PITTSBURGH (AP) - Anthony Scaletta spent the summer of 2009 building rainwater collection systems for families in Tanzania.
The University of Pittsburgh at Johnstown graduate was looking for an overseas experience when he finished his junior year that mixed coursework with volunteerism. He was interested in community development. He was interested in helping.
The Navy combat veteran found his opportunity through Amizade, a Lawrenceville-based organization that has been establishing opportunities for people to combine study abroad with community service for 20 years.
Amizade celebrated its anniversary Friday with a mayoral proclamation followed Saturday with a party in the Children’s Museum of Pittsburgh in the North Side. Leaders say that from a single program in Brazil to more than 80 all over the world, about 1,000 students or lifelong learners from Pittsburgh and beyond have spent a couple of weeks or a couple of months per year learning about the world while giving back.
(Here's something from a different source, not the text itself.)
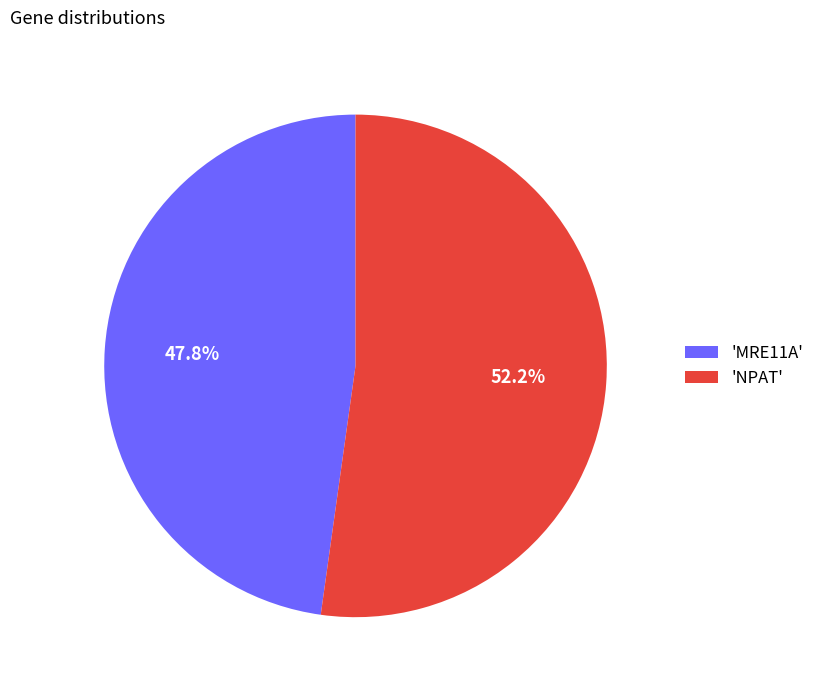

How many slices are in this pie chart?

2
“We really explored what it means to serve,” said Scaletta, who is in North Carolina developing yoga programs for veterans. “I couldn’t have imagined my life without it.”
Amizade was started in 1994 by Daniel Weiss, a Chicago man who had done community service in the Brazilian Amazon before going to graduate school in Minnesota. In 1995, Weiss led a group that built an orthopedic shoe workshop in Brazil. The word Amizade means friendship in Portuguese, which is spoken in Brazil.
“I was looking at snowdrifts, dreaming of Brazil,” Weiss said. “I wanted to give people the experience I had in Brazil.”
Amizade came to Pittsburgh in 1999 through a relationship with the University of Pittsburgh. It almost didn’t survive.
After 9/11, as Americans grappled with fear of travel, former director Mike Sandy said interest fell off. “Our phone stopped ringing for three weeks,” he said.
But a few months later, interest in international travel picked up again, and the organization began to grow. Sandy said what sets Amizade apart from other study-abroad or volunteer-vacation programs is the concept of free-trade, service learning.
The popularity of university-associated study abroad has steadily grown. Most of Amizade’s programs run through university and college study abroad and community engagement offices.
Ten percent of a program’s cost goes to Amizade, said director Brandon Blache-Cohen. The rest goes to the community that houses and feeds participants.
“It’s very easy to be the American organization with the money, the resources and the people to go down and start making unilateral decisions about what’s needed in the community,” Sandy said. “What’s unique about Amizade is that we do it in mutual partnership with our sites and partners overseas.”
The cost depends: a one-week domestic program costs about $600, said Blache-Cohen, and a one-semester program in Bolivia costs $12,000. The number of credits earned depends on the college. Nearly every college and university in Western Pennsylvania has gone through Amizade for a service-learning program, Blache-Cohen said.
The Institute for International Education in New York said that during the 2011-12 school year, 283,000 students at 1,083 colleges and universities got credit for coursework overseas.
Shorter-term study abroad projects tend to fall into another category of work, internship and volunteer abroad. The institute’s staff said that during the 2011-12 school year, 20,676 students at about 500 colleges and universities got course credit for WIVA.
One Amizade program works in Petersfield, Jamaica. For a film-making course, American students helped parents in a small town make a fundraising video for a summer camp.
“Instead of making a video about whatever, they made a promotional video. Because you are doing service, it’s often so much more impactful and powerful,” said Jessica Friedrichs, a former Amizade staff member who runs the service-learning program at Carlow University, where service is required to graduate.
Blache-Cohen said Amizade selects programs based on inquiries, but only if the program has a strong community buy-in, a local connection with English-speaking skills and budgeting skills, and the ability for the proposed program to survive.
Some projects happen in Pittsburgh. Last week, a group of students and young professionals from Northern Ireland spent a week doing service projects in the United States, including packing backpacks with weekend meals for students at a Hill District school.
“In some places, we were cleaning. In other places, we were packing food. It lets us bring back what we could do at home,” said Aoife Foster, 19, a particpating student from Queens University Belfast.
After moving the organization from Downtown to Lawrenceville earlier this year, Blache-Cohen said one goal is to improve Amizade’s visibility in the area. People know about service-learning, he said, but they don’t know that it started in their backyards.
Pittsburgh Mayor Bill Peduto gave Blache-Cohen, Sandy, Weiss and the leaders of a dozen of its American and international programs a proclamation on Friday, hailing the organization for its role building global awareness in a city wanting its international footprint to grow.